Moe's Tavern is the scene of merry-making for the people of Springfield, and Moe relates how his role as bartender gives him insight into his customers' lives. He notices tension in the marriages of Homer, who argues about what to do for Mother's Day, Apu, who plays a song in the car that Manjula dislikes, and Reverend Lovejoy, who does not want to help Helen because he is playing with a train set. Mother's Day is approaching, and Marge suggests that Homer take the children to Weasel Island after Krusty the Clown suggests it on his show (so that the mothers can have a break), and it leads into the aforementioned argument. At first Homer is enthusiastic, but becomes concerned when Marge mentions his leaving will allow her to "take care of something." As the ferry to the island pulls away from the dock, the three men receive a letter from Moe informing them that he is running off with one of their wives.
At Weasel Island, the children spend time at a shoddy amusement park while Homer, Apu and Lovejoy agonize over their situation. At first, each insists their marriage is fine. Homer, however, remembers his mother-in-law's 80th birthday, where Moe was the bartender.
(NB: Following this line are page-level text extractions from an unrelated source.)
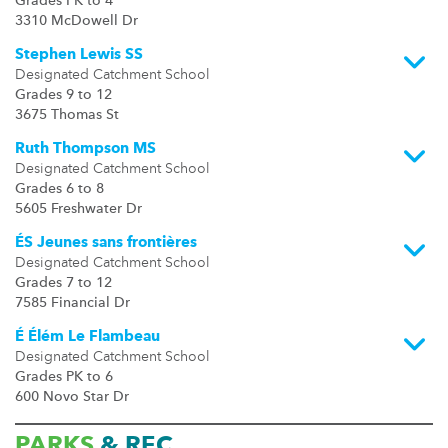
Grades PK to 4
3310 McDowell Dr
Stephen Lewis SS
Designated Catchment School
Grades 9 to 12
3675 Thomas St
Ruth Thompson MS
Designated Catchment School
Grades 6 to 8
5605 Freshwater Dr
ÉS Jeunes sans frontières
Designated Catchment School
Grades 7 to 12
7585 Financial Dr
É Élém Le Flambeau
Designated Catchment School
Grades PK to 6
600 Novo Star Dr
PARKS
& REC.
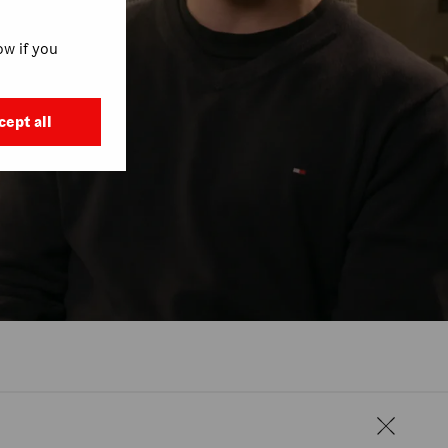
w if you
cept all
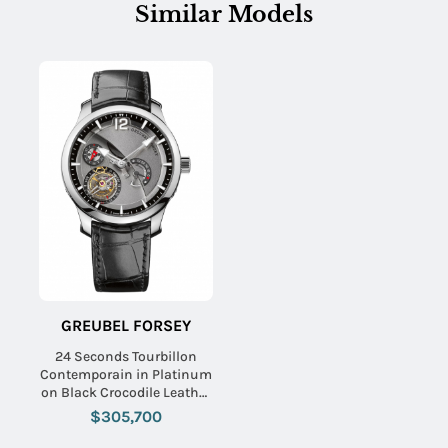
Similar Models
GREUBEL FORSEY
24 Seconds Tourbillon
Contemporain in Platinum
on Black Crocodile Leather
Strap with Titanium Grey
$305,700
Dial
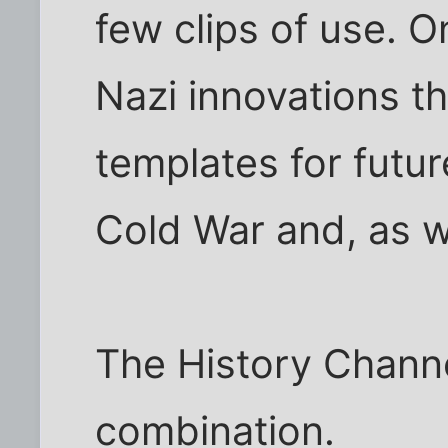
few clips of use. O
Nazi innovations t
templates for futu
Cold War and, as w
The History Channe
combination.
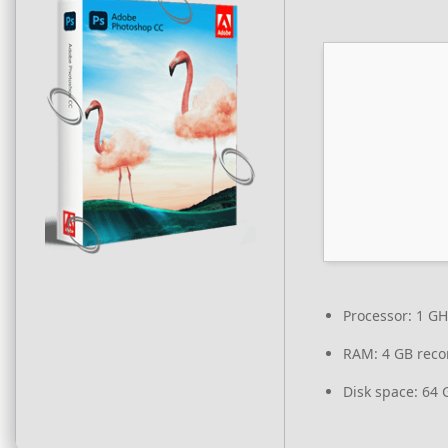
Processor:
1 GH
RAM:
4 GB rec
Disk space:
64 G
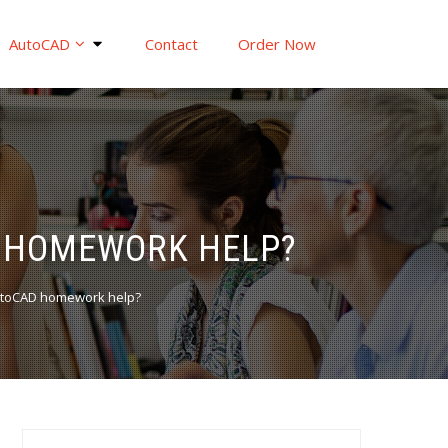
AutoCAD
Contact
Order Now
D HOMEWORK HELP?
AutoCAD homework help?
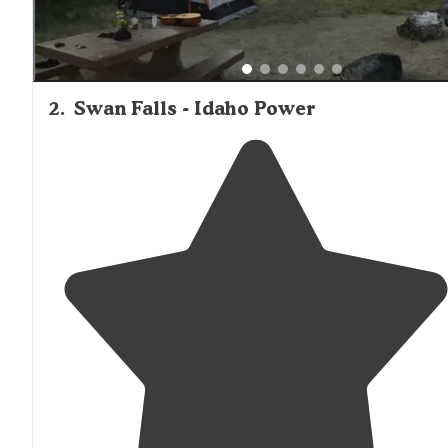
2
.
Swan Falls - Idaho Power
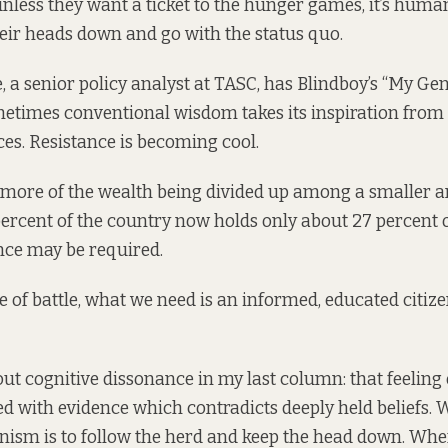
 unless they want a ticket to the hunger games, it’s huma
eir heads down and go with the status quo.
 a senior policy analyst at TASC, has Blindboy’s “My Ge
metimes conventional wisdom takes its inspiration from
es. Resistance is becoming cool.
ore of the wealth being divided up among a smaller an
ercent of the country now holds only about 27 percent o
nce may be required.
pe of battle, what we need is an informed, educated citize
bout cognitive dissonance in my
last column
: that feeling
d with evidence which contradicts deeply held beliefs.
ism is to follow the herd and keep the head down. Wher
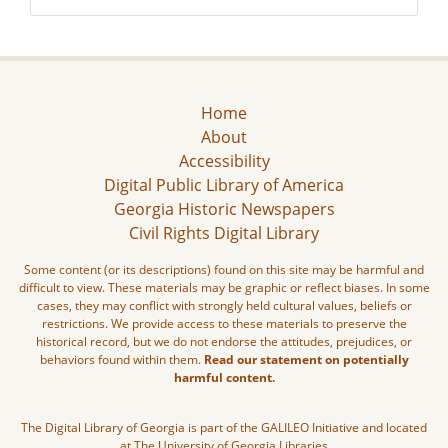
Home
About
Accessibility
Digital Public Library of America
Georgia Historic Newspapers
Civil Rights Digital Library
Some content (or its descriptions) found on this site may be harmful and
difficult to view. These materials may be graphic or reflect biases. In some
cases, they may conflict with strongly held cultural values, beliefs or
restrictions. We provide access to these materials to preserve the
historical record, but we do not endorse the attitudes, prejudices, or
behaviors found within them.
Read our statement on potentially
harmful content.
The Digital Library of Georgia is part of the GALILEO Initiative and located
at The University of Georgia Libraries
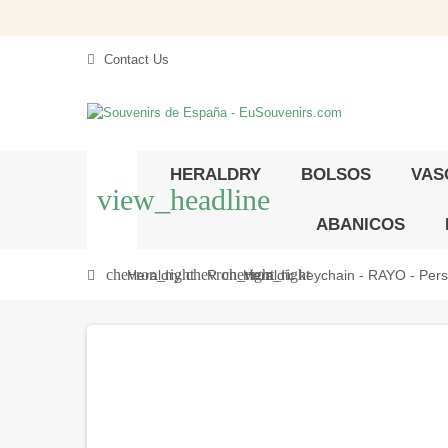
Contact Us
HERALDRY
BOLSOS
VAS
view_headline
ABANICOS
chevron_right
chevron_right
chevron_right
Heraldry
R
Heraldic keychain - RAYO - Perso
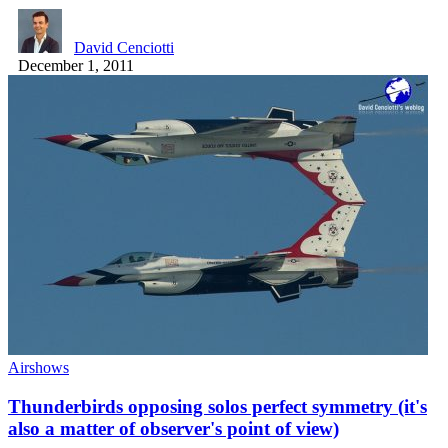
David Cenciotti
December 1, 2011
Airshows
Thunderbirds opposing solos perfect symmetry (it's
also a matter of observer's point of view)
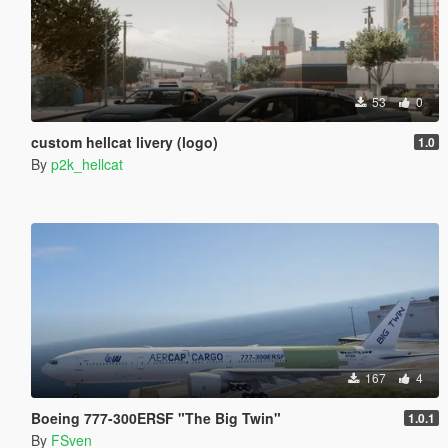
53
0
custom hellcat livery (logo)
1.0
By
p2k_hellcat
167
4
Boeing 777-300ERSF "The Big Twin"
1.0.1
By
FSven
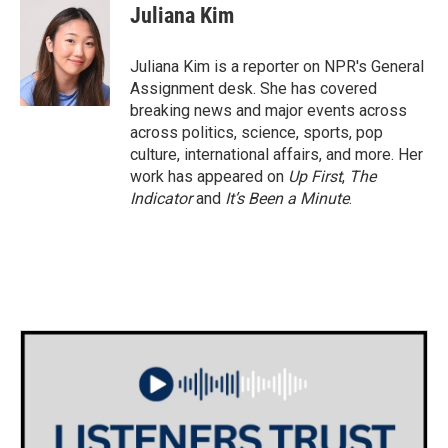
e
t
k
i
Juliana Kim
b
t
e
l
o
e
d
o
r
I
Juliana Kim is a reporter on NPR's General
k
n
Assignment desk. She has covered
breaking news and major events across
across politics, science, sports, pop
culture, international affairs, and more. Her
work has appeared on
Up First
,
The
Indicator
and
It’s Been a Minute
.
Homer, who was angry at Marge for only serving non-alcoholic beer, got into an argument with Patty and Selma after they start annoying him with their antics. Disgusted, Homer then drives them out, and Marge told him that he ruins every event that she plans. Apu notices cracks in his marriage, recollecting an incident where he and Manjula forgot their son Gheet at Moe's after using the bar's bathroom to change out of rain-soaked cricket uniforms. Manjula drove back to retrieve their son and did not return for hours. Homer mentions that he saw Manjula playing an interactive dance video game with Moe that night. Finally, Lovejoy remembers advice given to him by the Parson that he ignored his wife Helen's needs, and Apu recounts how he witnessed Moe confiding in Helen that he was in love with a married woman and that Helen put her hand on his knee.
When the ferry returns to the mainland, each man realizes that they are equally likely to have lost their wives to Moe. Otto drops Homer and his kids off first. At first, Homer thinks Marge is packing a suitcase and tries to convince her to stay. Once he comes in, he realizes that she has painted a portrait of her mother. Her mother, Mrs. Bouvier, tells Homer that he was not responsible for the 80th birthday incident. She admitted that it is Patty and Selma's fault because there is "something evil" about them (they even smoked during her pregnancy). This may indicate that she has finally overcome her disgust for him. While watching Homer and Marge make up, both men slump in their seats, thinking it is either Helen or Manjula that left with Moe. Otto informs Rev. Lovejoy that his house is the next stop. However, Kirk Van Houten tells him that he and Milhouse are the next stop. Otto scoffs and reminds him that there is nothing suspenseful at his house, including that he had sex with his wife, Luann. When Rev. Lovejoy arrives home with Jessica, he too thinks Helen is leaving, but instead she surprises him with tickets to Istanbul on board the Orient Express. By process of elimination, Apu concludes that his wife has left. He arrives home with their octuplets to find Moe sitting with Manjula, but she tells Apu that he convinced her to salvage their marriage.
In the end, Moe reveals that he saw how troubling the relationships were, so he organized Marge's portrait, the Lovejoys' trip and the Nahasapeemapetilons' marriage rescue. He explained that he wrote the horrible letter because the three men were taking their wives for granted, saying that they need to value them more just like their other family members. Upon learning this, Homer admits that he does not know whether to punch or kiss Moe, but eventually decides to do both as a thanks for teaching him that lesson. In the end, Moe then implores viewers to value their wives and mothers. The song featured in the end credits is the 1973 hit "I'll Always Love My Mama" by The Intruders.